Public Interest Law Center of Philadelphia Settles $102,000 Rental Case For Black Minister

A Delaware County, Pennsylvania couple has agreed to pay $102,000 to an African American family that claimed they were denied the opportunity to rent a home in Upper Darby for racial reasons.

The settlement filed on behalf of Rev. Charles and Carolyn Heyward against John and Sandra Stouffer was reached just days before the case was scheduled to be heard in U.S. Federal District Court by Judge Robert Gawthrop.

Heyward an African American pastor who moved from Georgia to head, the Calvin Presbyterian Church, 60th and Master streets, in Philadelphia, was awarded $102,000 in March as part of a settlement for a housing discrimination lawsuit filed in 1990.

Heyward alleged that because they were African American, he, his wife Carolyn, and their two children, Susan, 9, and Charles Jr., 16, were denied a home on Wembly Road in Upper Darby.

Two weeks earlier, the Heywards settled a similar lawsuit in which they alleged they had been turned away from another house in Upper Darby, owned by Francis and Lorraine Junker of Lansdowne. The terms of that suit are confidential.

The State Human Relations Commission had found "probable cause" for a discrimination case in both instances. The Stouffers admitted to the Pennsylvania Human Relations Commission that they had "stretched the truth" to "soften the blow."

Move to Excellent Schools

In the lawsuit involving the Stouffers, the Heywards said they had wanted to live in Upper Darby because they heard the township had an excellent school system. The suit alleged that in June 1990 the Stouffers told the Heywards they had lost out on the home to an elderly couple from the neighborhood.

In a letter, the Stouffers claimed they had been "barraged by applications" for the property and that the elderly couple was chosen because they did not have a car and "desperately needed" access to transportation, the suit said. When, in fact, it had been rented to a 31 year-old single, white male.

The Heywards found a comparable home in Ardmore, where they now live. But the home costs $255 more a month than they would have had to pay in Upper Darby.

From his Church in West Philadelphia, Heyward said he was "extremely pleased with the terms of the settlement."

"Yes, we are very satisfied with it, primarily because the information on their housing practices goes public," he said. "We are also satisfied because the Stouffers must change their practices, and thirdly because the kids don't have to expend any more emotion than they already had. This whole ordeal has meant an emotional rollercoaster for me and my family."

He added that the whole incident has created an "emotional emptiness and internal void" that has left serious scars on his children, ages nine and 16 years.

"My son Charles, Jr., has to learn to trust people all over again," Heyward said. "He still has problems accepting this."

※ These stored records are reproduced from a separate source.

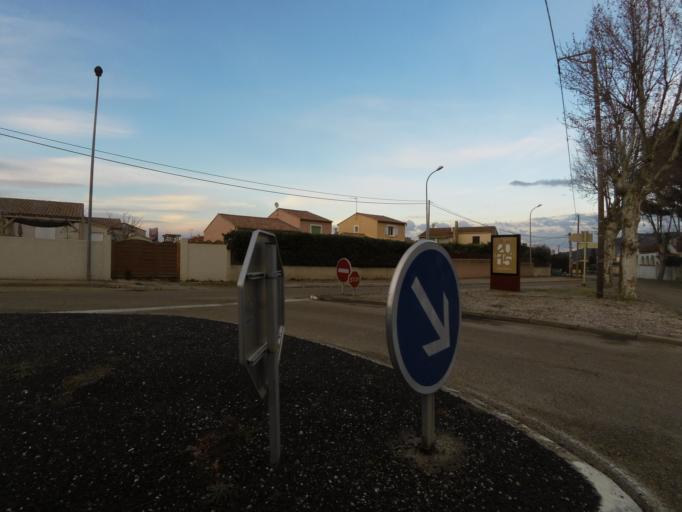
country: FR
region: Languedoc-Roussillon
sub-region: Departement du Gard
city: Calvisson
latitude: 43.7898
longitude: 4.2007
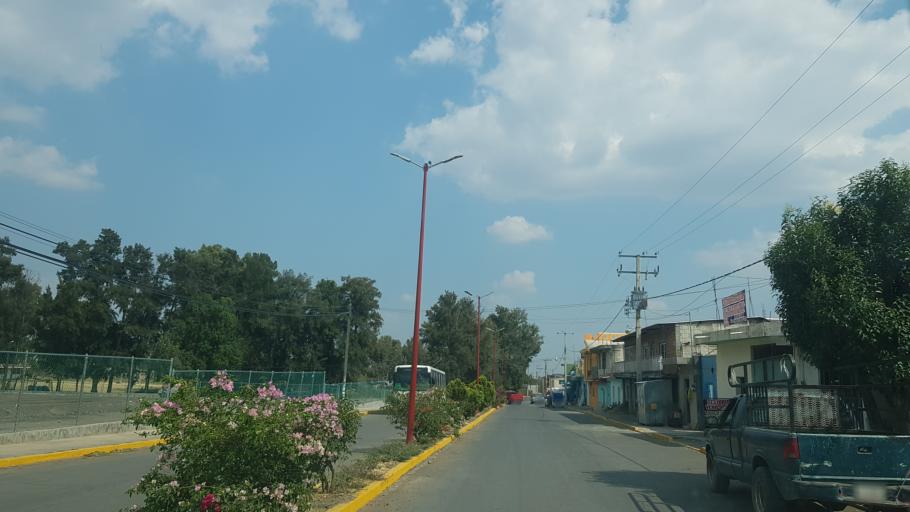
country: MX
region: Puebla
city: San Juan Amecac
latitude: 18.8308
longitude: -98.6590
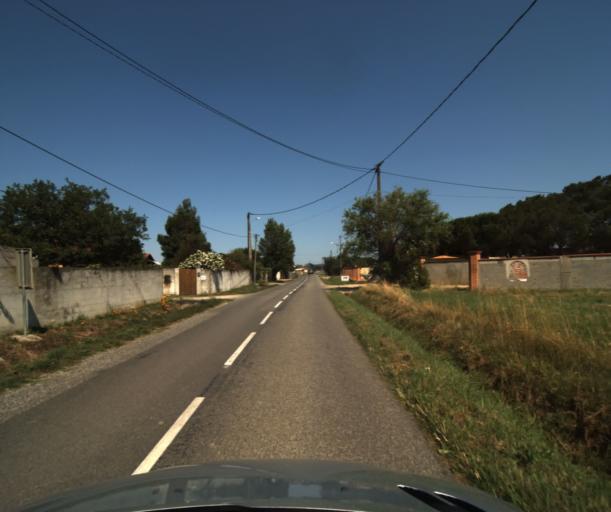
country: FR
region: Midi-Pyrenees
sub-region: Departement de la Haute-Garonne
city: Saubens
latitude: 43.4774
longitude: 1.3613
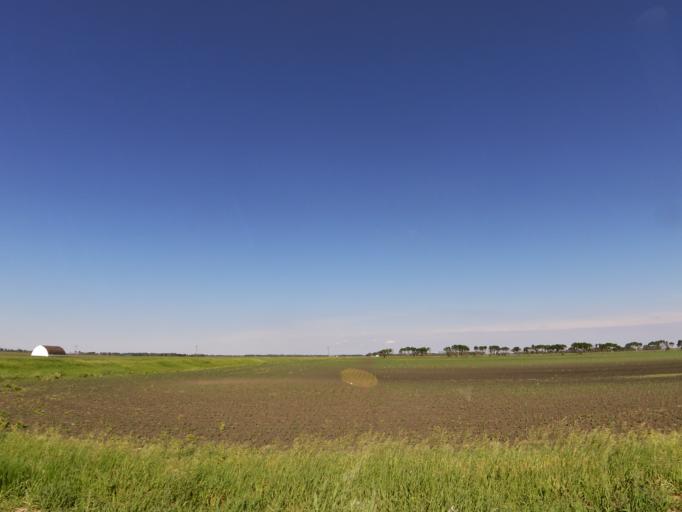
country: US
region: North Dakota
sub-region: Walsh County
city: Grafton
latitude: 48.3974
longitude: -97.2777
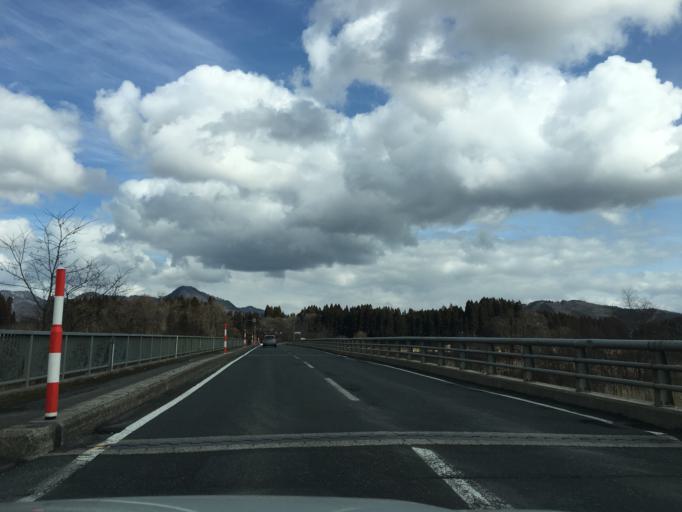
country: JP
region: Akita
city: Odate
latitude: 40.2110
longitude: 140.5798
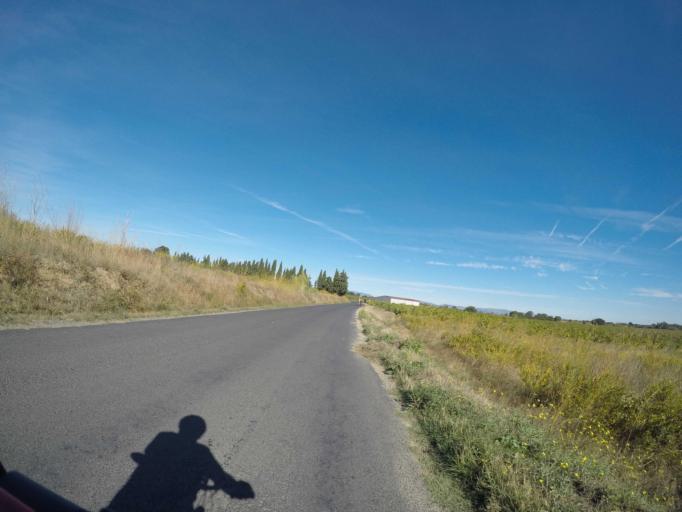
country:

In an interview, Heyward declined to call the settlement a victory. "There's no victory in racial discrimination," he said. "We would hope that it sends the message to those that discriminate that it can be expensive."

Upper Darby Will Change

"Upper Darby," he said, "will change, either for the better or for the worse. Those who discriminate will learn to do it more sophisticatedly. But there will also be those that suffer the experience that won't just go home and let it rest."

On a more positive note, he said. "I hope that the residents of Upper Darby can come to appreciate cultural diversity and make the community more of what America should be."

The $102,000 must be paid within four months; $31,000 of it will go to cover legal fees, Black said.

Attorney Karen Black of the Public Interest Law Center of Philadelphia (PILCOP), who represents the Rev. Charles Heyward and his wife, Carolyn, said the Stouffers did not admit any wrongdoing.

"It is a situation that no person should have to be faced with," Mr. Heyward said "We felt violated and had no choice but to either accept what was happening, be angry and do nothing but fade off into the sunset with our anger--or to take what legal options we had."

PILCOP in conjunction with TAG (Tenant Action Group), has received funding to provide legal assistance in starting the Fair Housing Action Center. The Center is the first private organization in Philadelphia dedicated solely to education, outreach and testing on housing discrimination issues. Heyward v. Stouffer is PILCOP's most significant housing case this year, with the highest award in a housing discrimination case in Pennsylvania.